Long before Haden helped ignite a jazz revolution with Ornette Coleman; before he spent a decade in another landmark band led by pianist Keith Jarrett; before he formed his Liberation Music Orchestra; before his Quartet West, which played noir ballads inspired by Raymond Chandler novels and movie themes; before memorable collaborations with musicians spanning three generations of jazz’s finest players and nearly all its idioms, he was “Cowboy Charlie,” a precocious toddler singing his way into listeners hearts through what he’d later call “hillbilly music” on his parents’ radio show. Haden’s love for sturdy, heartfelt melody and folk traditions were touchstones through his career, evident even within complex improvised settings. And from start, Haden knew how to connect directly and honestly with his listeners, how to make them hear what he heard, and care about what he cared about.

“Charlie was irreplaceable in many ways,” said Bley. “And one of those ways was the relationship between him and his audience.
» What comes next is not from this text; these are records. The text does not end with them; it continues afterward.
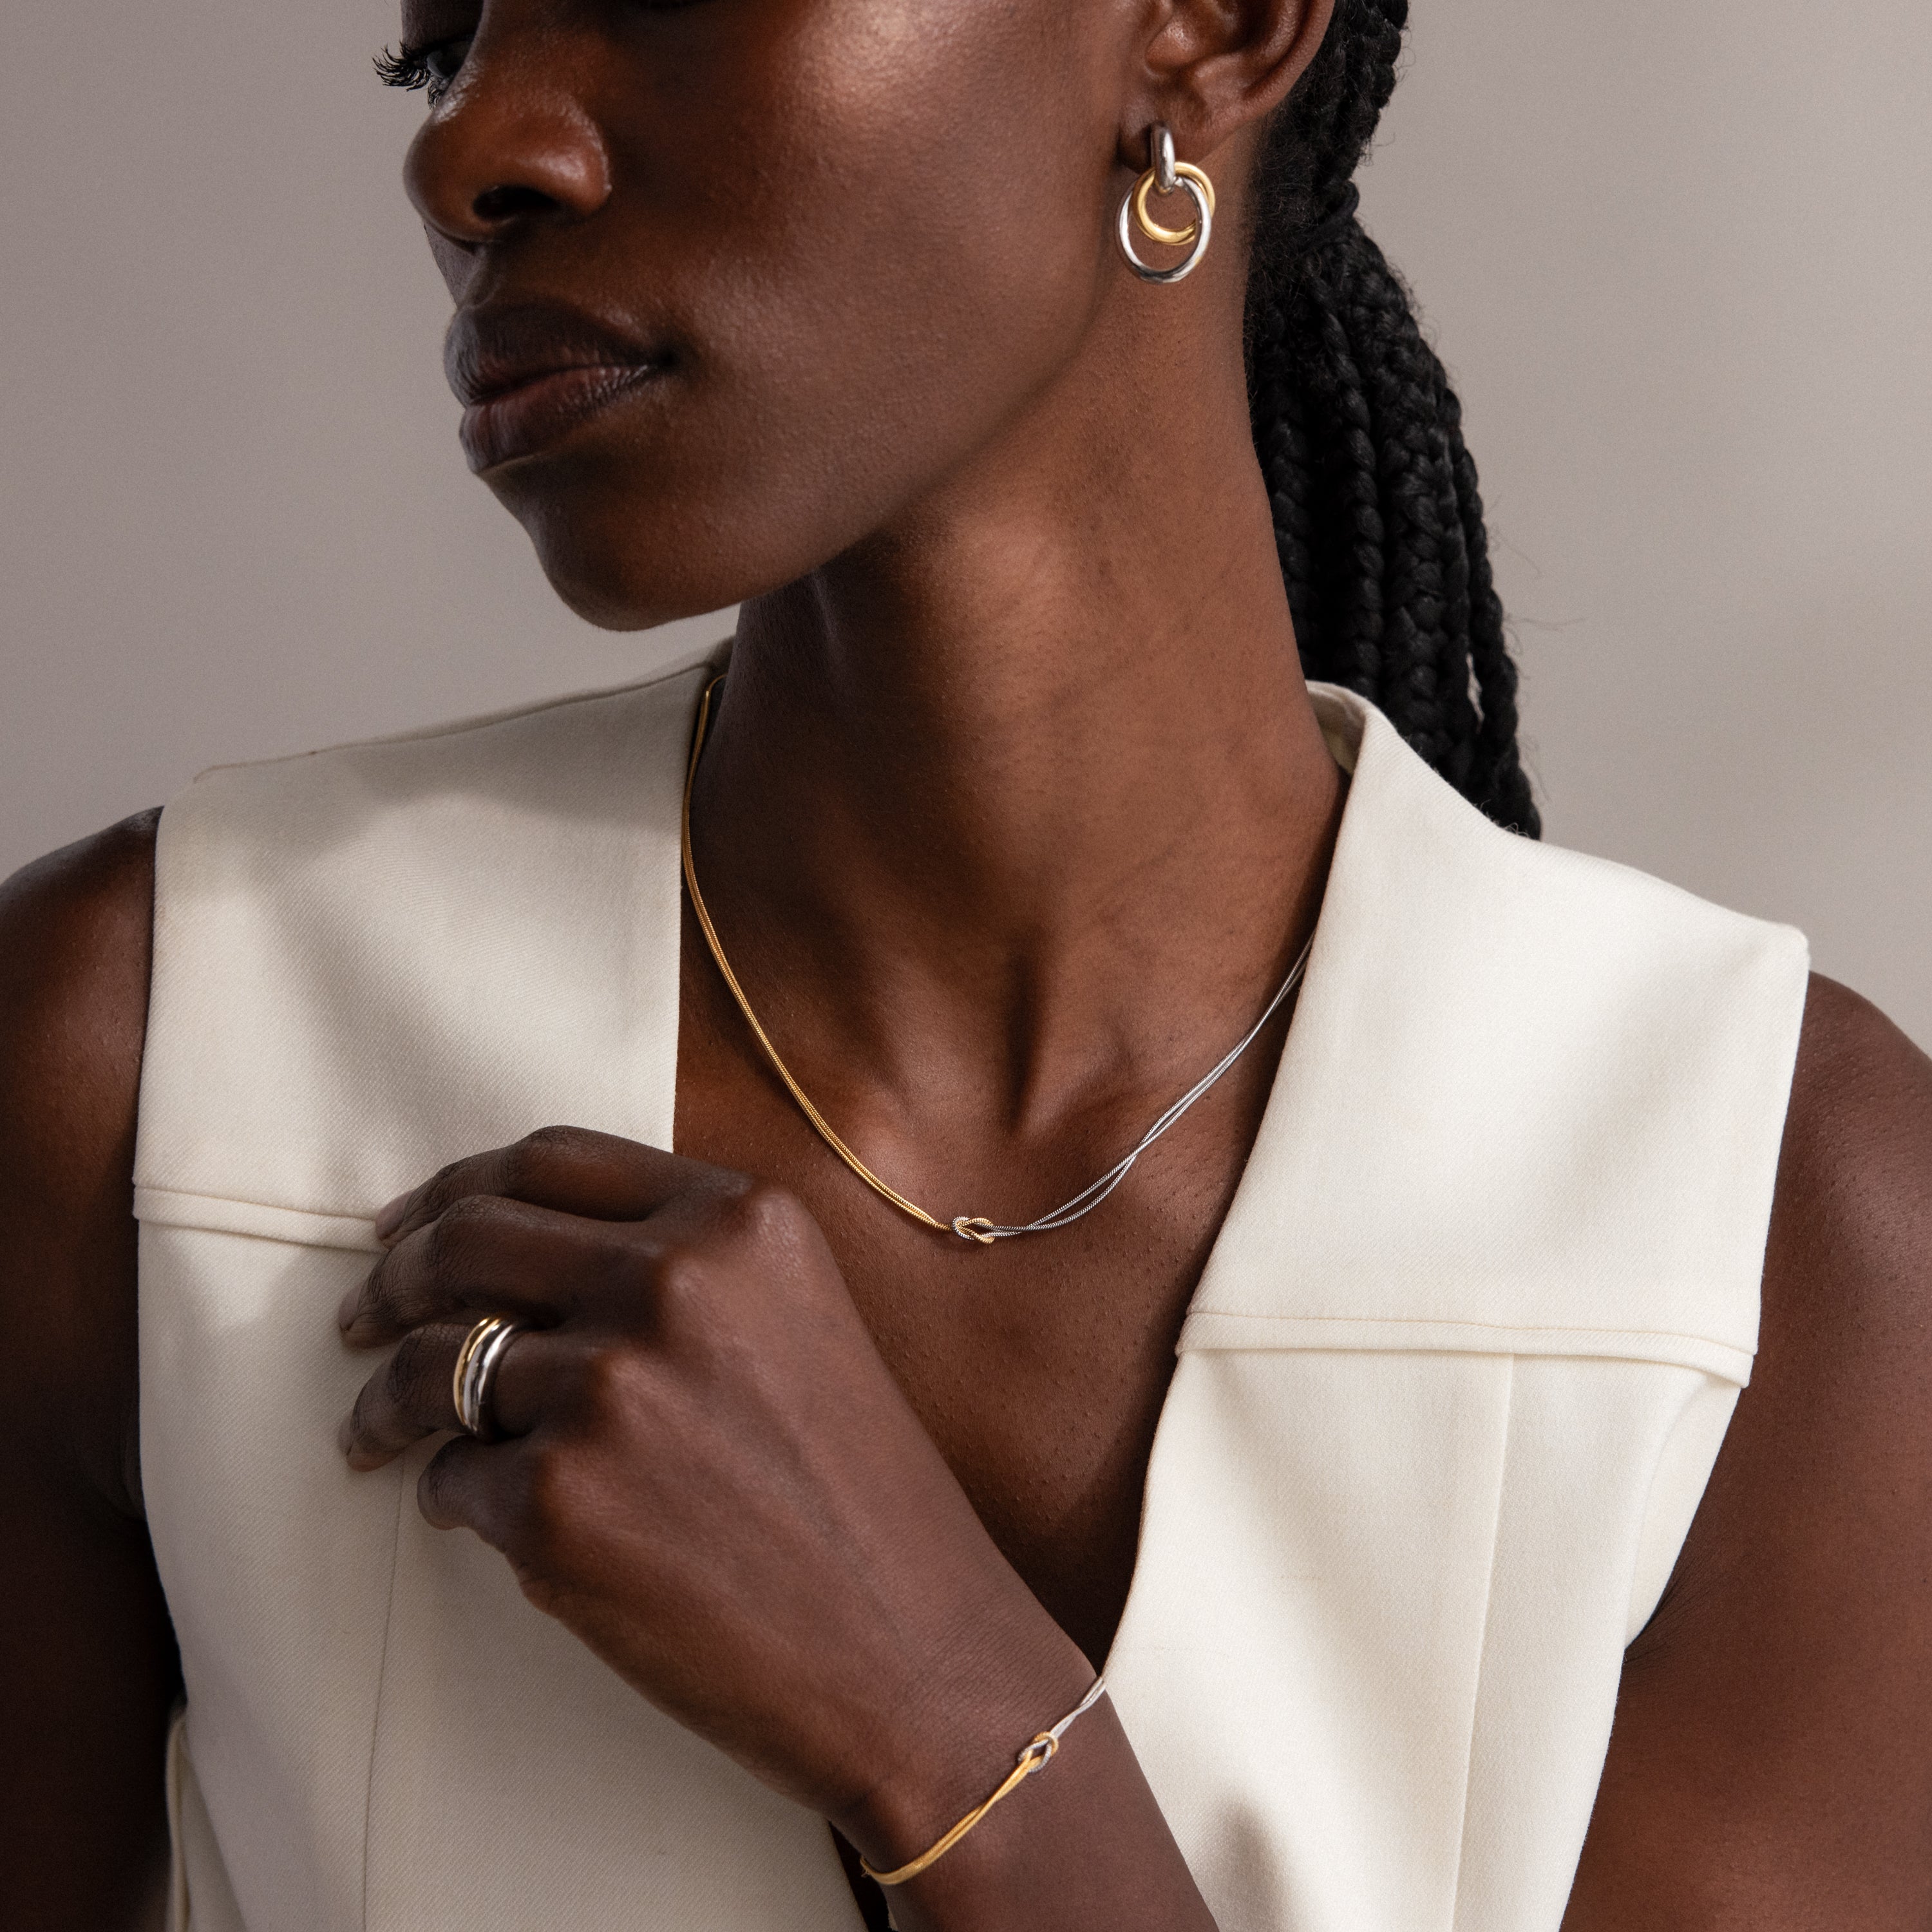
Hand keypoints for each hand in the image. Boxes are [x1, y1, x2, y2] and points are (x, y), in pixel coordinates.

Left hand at [336, 1126, 1090, 1845]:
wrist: (913, 1652)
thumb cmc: (857, 1494)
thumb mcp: (798, 1318)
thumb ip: (683, 1260)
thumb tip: (512, 1251)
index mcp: (739, 1219)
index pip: (549, 1159)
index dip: (455, 1186)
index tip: (404, 1225)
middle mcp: (672, 1281)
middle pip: (469, 1237)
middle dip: (392, 1278)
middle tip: (362, 1318)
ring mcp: (611, 1390)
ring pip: (434, 1364)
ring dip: (387, 1401)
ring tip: (374, 1432)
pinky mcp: (560, 1506)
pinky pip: (451, 1481)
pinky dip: (449, 1496)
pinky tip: (480, 1516)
It must have been thrilling to enjoy that sort of bond, and it was enthralling to witness it wherever we went.”

By the time the Liberation Music Orchestra played in Belgium in 2011, Haden was already using a feeding tube. “Offstage, he’d slump into cot,” said Ruth Cameron Haden, “but onstage, he ran on adrenaline. He was literally living though his music.” On the new CD, the strain in Haden’s voice is evident as he addresses the Belgian crowd after “Song for the Whales.” Yet so is the youthful enthusiasm he never lost. In those closing remarks—about the whales, and the sanctity of our environment—he made the political personal and perhaps addressed his own mortality. “You’re a part of it,” he said. “It’s so important to remember how precious life is.”
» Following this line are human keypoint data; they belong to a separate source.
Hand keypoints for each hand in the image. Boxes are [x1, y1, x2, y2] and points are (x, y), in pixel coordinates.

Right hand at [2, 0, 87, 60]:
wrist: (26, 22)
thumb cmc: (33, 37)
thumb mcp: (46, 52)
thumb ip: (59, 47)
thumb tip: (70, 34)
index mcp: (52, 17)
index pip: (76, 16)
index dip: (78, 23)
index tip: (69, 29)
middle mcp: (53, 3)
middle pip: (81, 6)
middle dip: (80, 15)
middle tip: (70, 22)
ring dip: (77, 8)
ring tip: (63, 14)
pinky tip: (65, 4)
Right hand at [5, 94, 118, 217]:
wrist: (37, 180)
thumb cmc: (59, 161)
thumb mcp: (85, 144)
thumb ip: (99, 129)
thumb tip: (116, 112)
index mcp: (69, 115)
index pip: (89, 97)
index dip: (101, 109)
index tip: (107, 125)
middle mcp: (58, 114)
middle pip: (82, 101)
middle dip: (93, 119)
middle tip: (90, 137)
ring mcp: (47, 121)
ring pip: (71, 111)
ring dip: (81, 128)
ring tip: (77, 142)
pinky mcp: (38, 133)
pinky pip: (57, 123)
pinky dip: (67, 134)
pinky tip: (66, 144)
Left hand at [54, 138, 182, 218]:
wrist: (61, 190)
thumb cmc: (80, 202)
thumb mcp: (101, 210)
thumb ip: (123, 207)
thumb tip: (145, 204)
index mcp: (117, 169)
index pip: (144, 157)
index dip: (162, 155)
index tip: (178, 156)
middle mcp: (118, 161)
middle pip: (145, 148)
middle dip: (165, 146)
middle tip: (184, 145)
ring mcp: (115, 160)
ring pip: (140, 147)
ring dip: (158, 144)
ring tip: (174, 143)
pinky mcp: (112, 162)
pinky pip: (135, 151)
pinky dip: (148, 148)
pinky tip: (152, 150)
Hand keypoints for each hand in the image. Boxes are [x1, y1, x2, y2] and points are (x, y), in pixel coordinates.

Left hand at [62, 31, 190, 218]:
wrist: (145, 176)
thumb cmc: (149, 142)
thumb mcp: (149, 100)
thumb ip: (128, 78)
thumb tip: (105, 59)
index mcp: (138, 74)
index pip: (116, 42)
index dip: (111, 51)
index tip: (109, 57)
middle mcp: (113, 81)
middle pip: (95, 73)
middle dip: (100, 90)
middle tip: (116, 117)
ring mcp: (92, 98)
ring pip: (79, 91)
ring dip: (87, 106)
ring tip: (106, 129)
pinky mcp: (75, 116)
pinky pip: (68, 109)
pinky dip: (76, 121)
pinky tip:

Back in the ’60s, Haden knew we were living in a divided nation. Along with reconfigured versions of Spanish Civil War songs and his own “Song for Ché,” that first Liberation Music Orchestra album contained “Circus ’68 ’69,” for which he broke his ensemble into two clashing bands, and which his liner note described as follows: “The idea came to me one night while watching the Democratic National Convention on television in the summer of 1968. After the minority plank on Vietnam was defeated in a vote taken on the convention floor, the California and New York delegations spontaneously began to sing ‘We Shall Overcome’ in protest. Unable to gain control of the floor, the rostrum instructed the convention orchestra to drown out the singing. ‘You’re a Grand Old Flag’ and ‘Happy Days Are Here Again’ could then be heard trying to stifle ‘We Shall Overcome’. To me this told the story, in music, of what was happening in our country politically.”
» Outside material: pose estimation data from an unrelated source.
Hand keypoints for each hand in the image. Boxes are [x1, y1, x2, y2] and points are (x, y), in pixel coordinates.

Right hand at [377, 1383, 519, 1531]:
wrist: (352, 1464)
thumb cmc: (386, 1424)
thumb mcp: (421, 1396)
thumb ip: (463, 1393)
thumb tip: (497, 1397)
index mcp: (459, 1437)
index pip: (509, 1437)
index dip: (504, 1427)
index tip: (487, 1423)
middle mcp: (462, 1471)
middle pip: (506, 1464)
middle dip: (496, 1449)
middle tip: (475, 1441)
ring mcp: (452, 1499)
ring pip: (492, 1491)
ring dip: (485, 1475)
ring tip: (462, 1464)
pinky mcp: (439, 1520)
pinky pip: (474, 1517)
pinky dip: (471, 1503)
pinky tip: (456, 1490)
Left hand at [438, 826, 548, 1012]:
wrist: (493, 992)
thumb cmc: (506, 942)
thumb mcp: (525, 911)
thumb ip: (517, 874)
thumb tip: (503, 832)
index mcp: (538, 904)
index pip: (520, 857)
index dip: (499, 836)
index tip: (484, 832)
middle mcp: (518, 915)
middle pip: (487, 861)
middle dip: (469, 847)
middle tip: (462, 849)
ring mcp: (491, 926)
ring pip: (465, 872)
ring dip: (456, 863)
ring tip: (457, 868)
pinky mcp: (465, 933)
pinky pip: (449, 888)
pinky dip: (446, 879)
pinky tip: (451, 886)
Haden once told me that he thought instrumental music could make a difference, that even without lyrics he could “articulate social and political ideas, especially in times of need or conflict.” In that 1969 liner note, he wrote, “We hope to see a new society of enlightenment and wisdom where creative thought becomes the most dominant force in all people’s lives.”

The music that Haden made with his Liberation Music Orchestra remains strikingly relevant—a soundtrack to discontent and a righteous call to envision something better.